Allow yourself to be less than perfect:

Many depressed people are perfectionists, holding themselves to impossibly high standards and then beating themselves up when they fail to meet them. Battle this source of self-imposed stress by challenging your negative ways of thinking.

Socialize with positive people:

Notice how people who always look on the bright side deal with challenges, even minor ones, like not being able to find a parking space. Then consider how you would react in the same situation. Even if you have to pretend, try to adopt their optimism and persistence in the face of difficulty.


In order to overcome depression, you have to take care of yourself. This includes following a healthy lifestyle, learning to manage stress, setting limits on what you’re able to do, adopting healthy habits, and scheduling fun activities into your day.

Aim for eight hours of sleep. Depression typically involves sleep problems. Whether you’re sleeping too little or too much, your mood suffers. Get on a better sleep schedule by learning healthy sleep habits.

Expose yourself to a little sunlight every day. Lack of sunlight can make depression worse. Make sure you’re getting enough. Take a short walk outdoors, have your coffee outside, enjoy an al fresco meal, people-watch on a park bench, or sit out in the garden. Aim for at least 15 minutes of sunlight a day to boost your mood. If you live somewhere with little sunshine, try using a light therapy box.

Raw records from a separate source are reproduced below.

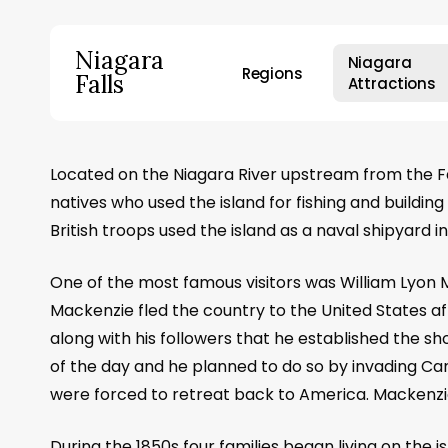
Skip
to
Niagara
Niagara
main
Regions
Falls
Attractions
content
Hit enter to search or ESC to close
Located on the Niagara River upstream from the Fall
natives who used the island for fishing and buildin
British troops used the island as a naval shipyard 
One of the most famous visitors was William Lyon
Mackenzie fled the country to the United States af
along with his followers that he established the
of the day and he planned to do so by invading Can
were forced to retreat back to America. Mackenzie
During the 1850s four families began living on the i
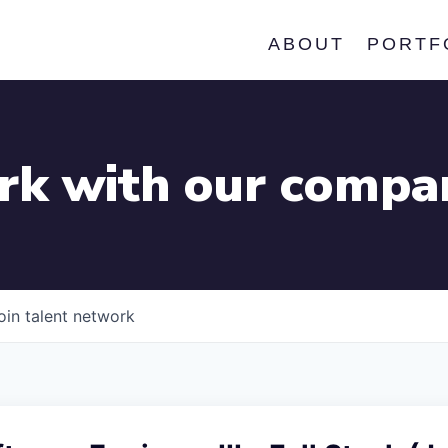
ABOUT
PORTF
k with our compa
oin talent network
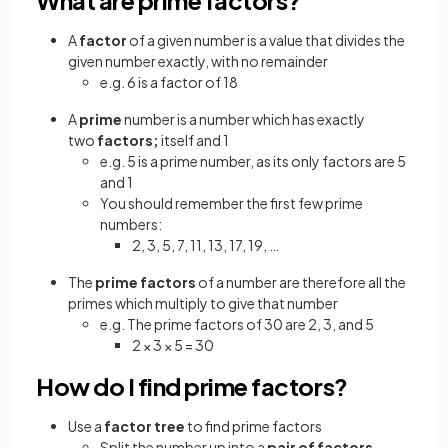
A
factor
of a given number is a value that divides the
given number exactly, with no remainder
e.g. 6 is a factor of 18
A
prime
number is a number which has exactly
two
factors;
itself and 1
e.g. 5 is a prime number, as its only factors are 5
and 1
You should remember the first few prime
numbers:
2, 3, 5, 7, 11, 13, 17, 19, …
The
prime factors
of a number are therefore all the
primes which multiply to give that number
e.g. The prime factors of 30 are 2, 3, and 5
2 × 3 × 5 = 30
How do I find prime factors?
Use a
factor tree
to find prime factors
Split the number up into a
pair of factors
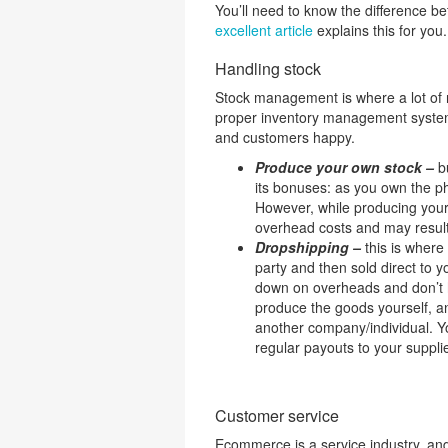
You’ll need to know the difference
excellent article
explains this for you.
Handling stock
Stock management is where a lot of n
proper inventory management system 
and customers happy.
Produce your own stock –
bu
its bonuses: as you own the ph
However, while producing your 
overhead costs and may result
Dropshipping –
this is where
party and then sold direct to y
down on overheads and don’t h
produce the goods yourself, an
another company/individual. Y
regular payouts to your suppli
Customer service
Ecommerce is a service industry, an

Keep stress in check. Not only does stress prolong and worsen depression, but it can also trigger it.  Figure out all the things in your life that stress you out. Examples include: work overload, unsupportive relationships, taking on too much or health problems. Once you’ve identified your stressors, you can make a plan to avoid them or minimise their impact.

Practice relaxation techniques. A daily relaxation practice can help relieve symptoms of depression, reduce stress, and boost feelings of joy and well-being. Try yoga, deep breathing, progressive muscle relaxation, or meditation.


Do things you enjoy (or used to).

While you can’t force yourself to have fun or experience pleasure, you can choose to do things that you used to enjoy. Pick up a former hobby or a sport you used to like. Express through music, art, or writing. Go out with friends. Take a day trip to a museum, the mountains, or the ballpark.

Push yourself to do things, even when you don’t feel like it. You might be surprised at how much better you feel once you’re out in the world. Even if your depression doesn’t lift immediately, you’ll gradually feel more upbeat and energetic as you make time for fun activities.



When you’re depressed, exercising may be the last thing you feel like doing. But exercise is a powerful tool for dealing with depression. In fact, studies show that regular exercise can be as effective as antidepressant medication at increasing energy levels and decreasing feelings of fatigue.

Scientists haven’t figured out exactly why exercise is such a potent antidepressant, but evidence suggests that physical activity triggers new cell growth in the brain, increases mood-enhancing neurotransmitters and endorphins, reduces stress, and relieves muscle tension—all things that can have a positive effect on depression.

To gain the most benefits, aim for 30 minutes of exercise per day. You can start small, though, as short 10-minute bursts of activity can have a positive effect on your mood. Here are a few easy ways to get moving:

Take the stairs rather than the elevator.

Park your car in the farthest spot in the lot.

Take your dog for a walk.

Pair up with an exercise partner.

Walk while you’re talking on the phone.


As a next step, try incorporating walks or some other enjoyable easy form of exercise into your daily routine. The key is to pick an activity you enjoy, so you’re more likely to keep up with it.



If you find your depression getting worse and worse, seek professional help. Needing additional help doesn’t mean you’re weak. Sometimes the negative thinking in depression can make you feel like you’re a lost cause, but depression can be treated and you can feel better!

Don’t forget about these self-help tips, though. Even if you’re receiving professional help, these tips can be part of your treatment plan, speeding your recovery and preventing depression from returning.